══ Data extracts ══
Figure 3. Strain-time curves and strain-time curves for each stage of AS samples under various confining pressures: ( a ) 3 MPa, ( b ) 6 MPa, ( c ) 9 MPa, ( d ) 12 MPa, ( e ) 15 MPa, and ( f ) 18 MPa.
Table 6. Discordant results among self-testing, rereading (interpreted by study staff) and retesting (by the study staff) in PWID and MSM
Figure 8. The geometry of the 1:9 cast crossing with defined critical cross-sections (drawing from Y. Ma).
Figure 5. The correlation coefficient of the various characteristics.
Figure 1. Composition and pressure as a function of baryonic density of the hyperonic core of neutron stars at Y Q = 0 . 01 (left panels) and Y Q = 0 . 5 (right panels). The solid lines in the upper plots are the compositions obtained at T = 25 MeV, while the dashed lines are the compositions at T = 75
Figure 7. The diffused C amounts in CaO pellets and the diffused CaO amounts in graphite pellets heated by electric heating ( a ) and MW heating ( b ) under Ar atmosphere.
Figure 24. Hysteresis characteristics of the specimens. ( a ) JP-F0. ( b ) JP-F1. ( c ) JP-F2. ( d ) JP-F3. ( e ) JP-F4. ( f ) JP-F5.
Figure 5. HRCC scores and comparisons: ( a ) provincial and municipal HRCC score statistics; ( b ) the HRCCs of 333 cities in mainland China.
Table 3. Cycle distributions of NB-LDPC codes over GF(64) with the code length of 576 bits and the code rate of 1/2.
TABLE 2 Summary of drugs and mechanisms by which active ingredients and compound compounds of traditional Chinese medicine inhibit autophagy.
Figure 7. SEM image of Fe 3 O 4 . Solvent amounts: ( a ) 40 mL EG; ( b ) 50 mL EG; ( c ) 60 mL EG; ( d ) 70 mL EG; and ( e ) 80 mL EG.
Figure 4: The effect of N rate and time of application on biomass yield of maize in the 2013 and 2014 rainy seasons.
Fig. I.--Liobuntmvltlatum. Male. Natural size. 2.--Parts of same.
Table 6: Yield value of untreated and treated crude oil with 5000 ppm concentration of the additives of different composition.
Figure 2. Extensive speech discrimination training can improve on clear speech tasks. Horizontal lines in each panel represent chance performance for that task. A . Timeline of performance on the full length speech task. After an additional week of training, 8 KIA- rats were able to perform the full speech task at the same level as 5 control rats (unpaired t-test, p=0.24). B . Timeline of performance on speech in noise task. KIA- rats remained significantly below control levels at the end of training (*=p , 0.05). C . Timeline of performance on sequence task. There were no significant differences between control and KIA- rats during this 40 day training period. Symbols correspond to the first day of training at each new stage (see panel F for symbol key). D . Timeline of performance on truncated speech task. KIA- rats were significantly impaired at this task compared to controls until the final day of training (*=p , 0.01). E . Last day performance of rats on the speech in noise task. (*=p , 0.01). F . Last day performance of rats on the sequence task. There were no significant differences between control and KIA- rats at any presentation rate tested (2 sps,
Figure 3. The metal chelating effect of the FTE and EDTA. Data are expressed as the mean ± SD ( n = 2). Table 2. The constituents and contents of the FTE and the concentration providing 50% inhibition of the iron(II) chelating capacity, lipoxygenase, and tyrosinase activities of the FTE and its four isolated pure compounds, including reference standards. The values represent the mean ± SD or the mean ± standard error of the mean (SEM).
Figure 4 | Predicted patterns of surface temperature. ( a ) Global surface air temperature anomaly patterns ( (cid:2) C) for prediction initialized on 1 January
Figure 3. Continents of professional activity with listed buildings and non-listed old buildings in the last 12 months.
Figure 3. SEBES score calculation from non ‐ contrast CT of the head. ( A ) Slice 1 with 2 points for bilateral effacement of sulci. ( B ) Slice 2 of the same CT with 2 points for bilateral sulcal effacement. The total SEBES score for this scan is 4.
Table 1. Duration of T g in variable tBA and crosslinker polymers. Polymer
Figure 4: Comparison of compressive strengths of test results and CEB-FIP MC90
═══
Problem to solve - Which lines run from the one holding "Figure 3. SEBES" through the end of the data? Write them out exactly, ends included, and add nothing.

Answer for the task -
Figure 3. SEBES score calculation from non ‐ contrast CT of the head. ( A ) Slice 1 with 2 points for bilateral effacement of sulci. ( B ) Slice 2 of the same CT with 2 points for bilateral sulcal effacement. The total SEBES score for this scan is 4.
Table 1. Duration of T g in variable tBA and crosslinker polymers. Polymer
Figure 4: Comparison of compressive strengths of test results and CEB-FIP MC90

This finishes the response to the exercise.